I had several sites with the citation but I finally went to our SI library site to access Jastor and found the reference there. I couldn’t get to the actual page on my log-on because I’m having trouble with my Jastor access as well as a few other sites (our IT office is working on the problem), but I could have a colleague pull it up or could print it off the GMU access to Jastor.
7. Four syllabi for courses that include Hamlet on the Holodeck by Janet Murray.
There were actually more than 4 but these were the ones down after looking at them quickly.
http://iat.ubalt.edu/courses/cosc320.101_Fa04/syllabus.shtml
http://legacy.centenary.edu/~balexand/multimedia/2001/syllabus.html http://www.units.muohio.edu/englishtech/ENG49502/ENG495syll02.htm
http://www.stanford.edu/class/sts145/html/Syllab
3. A letter from George Washington to Timothy Pickering in which Washington complains about "certain forged letters" intended to wound his character and "deceive the people."
At first I searched in LC but the web site froze on me- not uncommon for my computer at work. I was doing the initial searched at lunch so I went to Yahoo and did an advanced search. I found a number sites on forged letters of GW, an indication on the Mount Vernon site that such a letter may exist in there archive, and some wonderful letters at http://gwpapers.virginia.edu from the University of Virginia site. I copied the site to check later because my 1/2 hour was up and I had to get back to work, At home I went back to the LC site & found the correct letter but then I went back to the UVA site and became immersed
8. The home page for the Center for History & New Media as it looked in 1998.

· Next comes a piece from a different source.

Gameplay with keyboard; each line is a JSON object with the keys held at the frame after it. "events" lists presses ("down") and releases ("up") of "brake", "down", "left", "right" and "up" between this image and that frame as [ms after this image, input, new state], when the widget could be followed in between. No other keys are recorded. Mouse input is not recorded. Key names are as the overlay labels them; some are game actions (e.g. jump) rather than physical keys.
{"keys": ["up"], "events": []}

I was out of time by this one so I tried at home on a later day. This one was very frustrating for me. I got the site at 2000 & 2002 but not 1998. Funny thing is I remember looking at an earlier version of the site. I kept either getting the current site, a textual reference from 1998, an error message, or a broken link. Finally i check my classmates blogs. Someone had used Way Back Machine, a site I didn’t know about but was delighted to find out about for future reference.
9. A picture of Janet Murray together with the Sims.
Skipped after not finding in first 4 tries - then tried again later at home. Several sites have pictures of her and a few mention the Sims on the sites but none that I could find actually have her “with the Sims” and gave up on this one.
TI tried the hot link directions but it doesn't appear to be working? Why?